◆ TASK PROMPT
Put every line of the records below into a Markdown table with two columns, Row and Line, numbering the lines in order and leaving out any blank ones.

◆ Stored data

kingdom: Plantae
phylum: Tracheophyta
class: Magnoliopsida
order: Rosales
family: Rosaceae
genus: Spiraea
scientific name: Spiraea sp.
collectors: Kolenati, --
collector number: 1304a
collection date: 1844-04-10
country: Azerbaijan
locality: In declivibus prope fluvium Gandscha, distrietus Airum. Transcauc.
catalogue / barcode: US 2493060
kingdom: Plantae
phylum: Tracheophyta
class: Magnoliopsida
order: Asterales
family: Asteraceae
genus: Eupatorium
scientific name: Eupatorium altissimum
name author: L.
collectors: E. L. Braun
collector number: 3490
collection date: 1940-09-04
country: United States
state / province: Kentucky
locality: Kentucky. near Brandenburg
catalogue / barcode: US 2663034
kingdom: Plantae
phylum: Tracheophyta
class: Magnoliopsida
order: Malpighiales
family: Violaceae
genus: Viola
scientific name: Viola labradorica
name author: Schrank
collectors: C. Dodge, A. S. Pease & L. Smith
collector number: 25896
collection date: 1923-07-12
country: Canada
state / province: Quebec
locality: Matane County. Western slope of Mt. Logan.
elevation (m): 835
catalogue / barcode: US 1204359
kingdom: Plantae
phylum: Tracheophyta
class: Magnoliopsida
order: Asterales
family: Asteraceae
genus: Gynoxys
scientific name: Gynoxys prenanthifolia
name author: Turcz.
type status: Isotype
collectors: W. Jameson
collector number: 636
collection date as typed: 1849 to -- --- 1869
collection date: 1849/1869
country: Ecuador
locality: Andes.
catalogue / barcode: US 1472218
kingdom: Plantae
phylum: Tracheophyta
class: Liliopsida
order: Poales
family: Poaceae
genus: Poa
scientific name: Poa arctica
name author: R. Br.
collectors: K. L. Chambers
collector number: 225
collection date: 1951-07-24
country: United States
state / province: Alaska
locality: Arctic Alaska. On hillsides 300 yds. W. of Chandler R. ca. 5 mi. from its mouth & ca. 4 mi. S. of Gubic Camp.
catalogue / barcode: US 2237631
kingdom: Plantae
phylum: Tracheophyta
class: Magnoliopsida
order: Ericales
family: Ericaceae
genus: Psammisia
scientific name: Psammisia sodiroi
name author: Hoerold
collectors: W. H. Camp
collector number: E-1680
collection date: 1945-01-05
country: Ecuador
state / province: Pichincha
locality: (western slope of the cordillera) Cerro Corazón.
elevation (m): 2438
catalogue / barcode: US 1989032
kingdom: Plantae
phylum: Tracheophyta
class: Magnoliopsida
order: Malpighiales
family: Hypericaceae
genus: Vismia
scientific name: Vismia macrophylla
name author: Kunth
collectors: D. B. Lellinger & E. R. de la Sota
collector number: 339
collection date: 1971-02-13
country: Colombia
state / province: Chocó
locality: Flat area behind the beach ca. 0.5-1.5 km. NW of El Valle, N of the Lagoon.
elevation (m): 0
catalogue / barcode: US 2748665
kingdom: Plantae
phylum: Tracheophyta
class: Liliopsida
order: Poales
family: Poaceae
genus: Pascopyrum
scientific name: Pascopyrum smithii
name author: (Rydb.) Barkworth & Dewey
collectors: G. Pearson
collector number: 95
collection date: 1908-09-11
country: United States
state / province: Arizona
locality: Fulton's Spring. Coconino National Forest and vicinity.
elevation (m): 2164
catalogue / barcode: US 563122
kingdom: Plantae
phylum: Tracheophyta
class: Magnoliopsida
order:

◆ ANSWER BELOW
| Row | Line |
|---|---|
| 1 | kingdom: Plantae |
| 2 | phylum: Tracheophyta |
| 3 | class: Magnoliopsida |
| 4 | order: Rosales |
| 5 | family: Rosaceae |
| 6 | genus: Spiraea |
| 7 | scientific name: Spiraea sp. |
| 8 | collectors: Kolenati, -- |
| 9 | collector number: 1304a |
| 10 | collection date: 1844-04-10 |
| 11 | country: Azerbaijan |
| 12 | locality: In declivibus prope fluvium Gandscha, distrietus Airum. Transcauc. |
| 13 | catalogue / barcode: US 2493060 |
| 14 | kingdom: Plantae |
| 15 | phylum: Tracheophyta |
| 16 | class: Magnoliopsida |
| 17 | order: Asterales |
| 18 | family: Asteraceae |
| 19 | genus: Eupatorium |
| 20 | scientific name: Eupatorium altissimum |
| 21 | name author: L. |
| 22 | collectors: E. L. Braun |
| 23 | collector number: 3490 |
| 24 | collection date: 1940-09-04 |
| 25 | country: United States |
| 26 | state / province: Kentucky |
| 27 | locality: Kentucky. near Brandenburg |
| 28 | catalogue / barcode: US 2663034 |
| 29 | kingdom: Plantae |
| 30 | phylum: Tracheophyta |
| 31 | class: Magnoliopsida |
| 32 | order: Malpighiales |
| 33 | family: Violaceae |
| 34 | genus: Viola |
| 35 | scientific name: Viola labradorica |
| 36 | name author: Schrank |
| 37 | collectors: C. Dodge, A. S. Pease & L. Smith |
| 38 | collector number: 25896 |
| 39 | collection date: 1923-07-12 |
| 40 | country: Canada |
| 41 | state / province: Quebec |
| 42 | locality: Matane County. Western slope of Mt. Logan. |
| 43 | elevation (m): 835 |
| 44 | catalogue / barcode: US 1204359 |
| 45 | kingdom: Plantae |
| 46 | phylum: Tracheophyta |
| 47 | class: Magnoliopsida |
| 48 | order: Asterales |
| 49 | family: Asteraceae |
| 50 | genus: Gynoxys |
| 51 | scientific name: Gynoxys prenanthifolia |
| 52 | name author: Turcz. |
| 53 | type status: Isotype |
| 54 | collectors: W. Jameson |
| 55 | collector number: 636 |
| 56 | collection date as typed: 1849 to -- --- 1869 |
| 57 | collection date: 1849/1869 |
| 58 | country: Ecuador |
| 59 | locality: Andes. |
| 60 | catalogue / barcode: US 1472218 |
| 61 | kingdom: Plantae |
| 62 | phylum: Tracheophyta |
| 63 | class: Liliopsida |
| 64 | order: Poales |
| 65 | family: Poaceae |
| 66 | genus: Poa |
| 67 | scientific name: Poa arctica |
| 68 | name author: R. Br. |
| 69 | collectors: K. L. Chambers |
| 70 | collector number: 225 |
| 71 | collection date: 1951-07-24 |
| 72 | country: United States |
| 73 | state / province: Alaska |
| 74 | locality: Arctic Alaska. On hillsides 300 yds. W. of Chandler R. ca. 5 mi. from its mouth & ca. 4 mi. S. of Gubic Camp. |
| 75 | catalogue / barcode: US 2237631 |
| 76 | kingdom: Plantae |
| 77 | phylum: Tracheophyta |
| 78 | class: Magnoliopsida |
| 79 | order: Ericales |
| 80 | family: Ericaceae |
| 81 | genus: Psammisia |
| 82 | scientific name: Psammisia sodiroi |
| 83 | name author: Hoerold |
| 84 | collectors: W. H. Camp |
| 85 | collector number: E-1680 |
| 86 | collection date: 1945-01-05 |
| 87 | country: Ecuador |
| 88 | state / province: Pichincha |
| 89 | locality: (western slope of the cordillera) Cerro Corazón. |
| 90 | elevation (m): 2438 |
| 91 | catalogue / barcode: US 1989032 |
| 92 | kingdom: Plantae |
| 93 | phylum: Tracheophyta |
| 94 | class: Magnoliopsida |
| 95 | order: Malpighiales |
| 96 | family: Hypericaceae |
| 97 | genus: Vismia |
| 98 | scientific name: Vismia macrophylla |
| 99 | name author: Kunth |
| 100 | collectors: D. B. Lellinger & E. R. de la Sota |
| 101 | collector number: 339 |
| 102 | collection date: 1971-02-13 |
| 103 | country: Colombia |
| 104 | state / province: Chocó |
| 105 | locality: Flat area behind the beach ca. 0.5-1.5 km. NW of El Valle, N of the Lagoon. |
| 106 | elevation (m): 0 |
| 107 | catalogue / barcode: US 2748665 |
| 108 | kingdom: Plantae |
| 109 | phylum: Tracheophyta |
| 110 | class: Liliopsida |
| 111 | order: Poales |
| 112 | family: Poaceae |
| 113 | genus: Pascopyrum |
| 114 | scientific name: Pascopyrum smithii |
| 115 | name author: (Rydb.) Barkworth & Dewey |
| 116 | collectors: G. Pearson |
| 117 | collector number: 95 |
| 118 | collection date: 1908-09-11 |
| 119 | country: United States |
| 120 | state / province: Arizona |
| 121 | locality: Fulton's Spring. Coconino National Forest and vicinity. |
| 122 | elevation (m): 2164 |
| 123 | catalogue / barcode: US 563122 |
| 124 | kingdom: Plantae |
| 125 | phylum: Tracheophyta |
| 126 | class: Magnoliopsida |
| 127 | order: |